The third option on the database menu is labeled PHYSICAL FOND. For researchers who already have specific archival citations, this is the quickest path to the files. Citations are arranged in ascending numerical order, beginning with the Fond number. As with other sections of the menu, one expands or collapses lists by clicking on the plus sign at the beginning of each entry. Part four of the database menu is LANGUAGE. This alphabetic list of all the document languages functions in the same way as a descriptor for searching purposes. A researcher who can read only Norwegian, for example, would click on "Norwegian" and drag the term over to the search window to limit search results to documents written in that language.

Researchers who can work with Russian have the option of keying terms directly into a search window and, by toggling to the Latin keyboard, using truncation (the percentage sign) and Boolean operators AND, OR, NOT. ArchiDOC misleadingly calls this function text searching. What the software is searching are file titles and/or file abstracts only a few lines in length. Considering that files often are hundreds of pages long and consist of dozens of documents, the odds are high that a search will show no hits. And even when a search is successful, i.e., one or more files are identified, the researcher's work has just begun. He/she still must page through the file to identify the manuscript(s) where the search terms occur.

CONCLUSION

The INCOMKA project, one of the most ambitious international archival digitization efforts to date, has achieved many, but not all, of its goals. In the near future the database will be available free of charge to researchers through the World-Wide Web, although access to actual digital images will require a paid subscription. We hope the online version will be more user-friendly than the version delivered to INCOMKA partners on CDs. A "search this site" window that would allow users to search simultaneously all ten categories of "descriptors" and to find individual terms regardless of position within a "descriptor" is a badly needed improvement.

The conversion of about 175,000 personal names to Latin alphabet and the translation of almost 20,000 descriptors into English were a major undertaking. On the whole, we are pleased with the results. Nevertheless, researchers are certain to discover errors, and we hope the online version will enable them to send corrections and suggestions to the database administrators for updating. Researchers also will soon discover that none of the personal files have been, and probably never will be, digitized -- ostensibly for privacy considerations. But, thanks to the INCOMKA project, researchers now can go to RGASPI with specific citations in hand and request the personal files.
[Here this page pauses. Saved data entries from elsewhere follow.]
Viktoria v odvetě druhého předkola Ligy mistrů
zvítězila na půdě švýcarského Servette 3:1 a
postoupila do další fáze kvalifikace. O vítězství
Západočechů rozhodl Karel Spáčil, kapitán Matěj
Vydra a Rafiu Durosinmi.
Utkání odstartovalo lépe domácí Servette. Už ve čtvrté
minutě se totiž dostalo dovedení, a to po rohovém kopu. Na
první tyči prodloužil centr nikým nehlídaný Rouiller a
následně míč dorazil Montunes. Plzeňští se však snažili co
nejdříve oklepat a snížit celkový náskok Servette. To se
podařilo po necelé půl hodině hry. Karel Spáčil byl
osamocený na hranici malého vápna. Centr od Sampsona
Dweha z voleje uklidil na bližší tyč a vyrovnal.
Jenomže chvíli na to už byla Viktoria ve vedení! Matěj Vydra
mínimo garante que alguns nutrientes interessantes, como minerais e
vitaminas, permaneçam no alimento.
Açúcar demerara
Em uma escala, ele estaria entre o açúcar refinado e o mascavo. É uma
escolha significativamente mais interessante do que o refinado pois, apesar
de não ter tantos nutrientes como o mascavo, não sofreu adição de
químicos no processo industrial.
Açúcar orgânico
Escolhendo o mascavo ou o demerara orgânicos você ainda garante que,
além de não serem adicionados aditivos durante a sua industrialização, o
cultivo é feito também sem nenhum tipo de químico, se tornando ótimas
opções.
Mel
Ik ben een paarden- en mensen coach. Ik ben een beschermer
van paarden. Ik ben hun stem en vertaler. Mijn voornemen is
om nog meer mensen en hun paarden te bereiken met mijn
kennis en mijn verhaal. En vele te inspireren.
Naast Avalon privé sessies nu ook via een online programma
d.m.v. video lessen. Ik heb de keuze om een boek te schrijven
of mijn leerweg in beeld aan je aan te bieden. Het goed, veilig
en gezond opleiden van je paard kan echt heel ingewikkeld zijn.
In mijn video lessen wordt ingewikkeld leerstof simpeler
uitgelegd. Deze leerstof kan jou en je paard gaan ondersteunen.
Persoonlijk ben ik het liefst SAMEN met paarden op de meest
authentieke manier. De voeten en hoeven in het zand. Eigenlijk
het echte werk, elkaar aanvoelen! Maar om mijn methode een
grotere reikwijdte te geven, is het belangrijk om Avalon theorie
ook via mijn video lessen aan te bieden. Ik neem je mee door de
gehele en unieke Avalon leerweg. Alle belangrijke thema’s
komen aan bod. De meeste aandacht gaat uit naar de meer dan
The INCOMKA project has made the Comintern archives more accessible, to be sure. But researchers who cannot read Russian still face special challenges and have fewer search strategies than those who can work with Russian. The CLASSIFICATION menu option is available only to Russian researchers. In an ideal world, the titles of the 521 opisi and 230,000 files would be translated into English. At the Library of Congress, we have observed that nearly half of the Comintern database users have had limited or no Russian capability. It bears emphasizing that a large share, perhaps more than half, of the actual documents in the Comintern archives are in languages other than Russian, and that German, French, Spanish, and English account for most of these. These shortcomings notwithstanding, the research community should welcome the Comintern database enthusiastically.